Quelle est la solution que j'entrevois (et beaucoup d'autres) ? Le système éducatif devra s'adapter. Bien que plus difficile, c'est la meilleure solution. Compte tenu de l'état de délabrement du système scolaire, il se peut très bien que ce soit une situation gagnant-gagnant pour les élèves et les enseignants. Bien sûr, il va de soi qu'en attendant, il vaut mieux que les enseignants aient accès à un détecteur fiable - mais n'en faisons pas une excuse pour éviter d'adapter l'éducation à ces temps changeants.
Le système éducatif a une grande marge d'amélioration. S'il n'a pas changé depuis tant d'années, c'est parce qu'il n'y avait pas d'incitations assez fortes pour le faire. ChatGPT nous donne une raison de réimaginer l'éducation, la seule pièce qui manque dans ce puzzle est la volonté de ceux qui décident.
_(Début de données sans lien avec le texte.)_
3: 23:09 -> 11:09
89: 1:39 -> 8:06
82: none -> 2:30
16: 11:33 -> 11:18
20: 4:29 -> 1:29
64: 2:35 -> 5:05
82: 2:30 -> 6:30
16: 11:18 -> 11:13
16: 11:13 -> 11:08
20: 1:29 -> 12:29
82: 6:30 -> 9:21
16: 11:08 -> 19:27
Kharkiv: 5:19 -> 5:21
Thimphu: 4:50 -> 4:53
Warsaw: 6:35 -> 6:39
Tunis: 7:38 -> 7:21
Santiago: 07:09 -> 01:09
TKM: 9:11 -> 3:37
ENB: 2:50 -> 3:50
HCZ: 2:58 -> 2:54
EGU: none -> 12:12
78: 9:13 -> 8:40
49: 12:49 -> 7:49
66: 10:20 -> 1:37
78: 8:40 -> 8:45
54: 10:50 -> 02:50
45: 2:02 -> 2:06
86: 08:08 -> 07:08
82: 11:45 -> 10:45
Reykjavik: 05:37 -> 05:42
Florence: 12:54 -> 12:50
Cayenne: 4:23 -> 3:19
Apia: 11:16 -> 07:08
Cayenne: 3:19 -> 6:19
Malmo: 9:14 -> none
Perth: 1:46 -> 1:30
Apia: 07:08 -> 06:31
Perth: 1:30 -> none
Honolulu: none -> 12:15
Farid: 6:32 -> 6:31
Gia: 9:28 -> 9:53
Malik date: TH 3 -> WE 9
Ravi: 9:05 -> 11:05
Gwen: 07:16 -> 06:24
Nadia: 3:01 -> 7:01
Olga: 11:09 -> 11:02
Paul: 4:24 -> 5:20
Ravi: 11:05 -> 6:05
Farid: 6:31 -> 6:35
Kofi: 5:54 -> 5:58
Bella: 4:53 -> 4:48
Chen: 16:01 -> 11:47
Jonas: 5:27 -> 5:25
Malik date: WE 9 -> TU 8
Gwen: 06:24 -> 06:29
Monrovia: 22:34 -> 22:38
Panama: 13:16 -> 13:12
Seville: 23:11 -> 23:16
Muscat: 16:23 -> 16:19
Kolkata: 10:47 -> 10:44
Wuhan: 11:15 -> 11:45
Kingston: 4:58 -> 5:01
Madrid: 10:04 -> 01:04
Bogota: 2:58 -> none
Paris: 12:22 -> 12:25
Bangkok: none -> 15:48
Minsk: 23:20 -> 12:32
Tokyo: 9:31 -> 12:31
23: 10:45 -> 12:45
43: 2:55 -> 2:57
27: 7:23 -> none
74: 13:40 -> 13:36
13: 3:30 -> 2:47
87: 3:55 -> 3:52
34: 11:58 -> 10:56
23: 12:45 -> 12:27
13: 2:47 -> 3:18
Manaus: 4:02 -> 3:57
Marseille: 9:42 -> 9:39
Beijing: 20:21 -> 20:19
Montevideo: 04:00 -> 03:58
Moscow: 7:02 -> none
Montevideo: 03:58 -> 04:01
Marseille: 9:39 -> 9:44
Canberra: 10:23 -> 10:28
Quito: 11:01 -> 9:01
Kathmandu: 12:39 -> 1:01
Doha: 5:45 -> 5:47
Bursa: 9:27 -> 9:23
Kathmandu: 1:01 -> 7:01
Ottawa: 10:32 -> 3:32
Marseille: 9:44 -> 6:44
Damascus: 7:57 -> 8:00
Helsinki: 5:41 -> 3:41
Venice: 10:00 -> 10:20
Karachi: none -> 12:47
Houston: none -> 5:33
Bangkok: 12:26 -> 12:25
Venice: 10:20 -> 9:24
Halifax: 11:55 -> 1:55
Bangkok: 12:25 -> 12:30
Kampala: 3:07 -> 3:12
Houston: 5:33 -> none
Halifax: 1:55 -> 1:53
L'IA est le nouvel internet
On le sent vraiment. Certains ont comparé l'IA au feu ou à l'électricité, mais ces inventions se sont intégrées lentement dans la société et sont trop éloignées dans le temps. Nous ne savons pas ce que cela fait. L'IA ressemble davantage à internet, elle va transformer le monde. Très rapidement.
J'ai essayé de capturer dans cet essai un futur qui est déjà plus un présent qu'un futur. Une chose est que des IA comme GPT-3 ou DALL-E existent, et une chose très différente est que tout le monde en a conscience. Ces hypothèses (désinformation, cyberpiratage, plagiat, etc.) ne sont plus. ) ne sont plus d'actualité. Elles se produisent aujourd'hui et nous verrons de plus en plus de mesures désespérées pour y mettre un terme (par exemple, la construction de détecteurs à la noix ou l'interdiction de l'IA).
Nous devons supposer que certaines choses vont changer pour toujours. Mais, dans certains cas, nous devrons peut-être défendre notre opinion (comme les artistes le font avec la conversion du texte en image ou comme les minorités l'ont fait auparavant avec les systèmes de classification). Qui que vous soyez, l'IA vous atteindra d'une manière ou d'une autre. Vous avez intérêt à être prêt.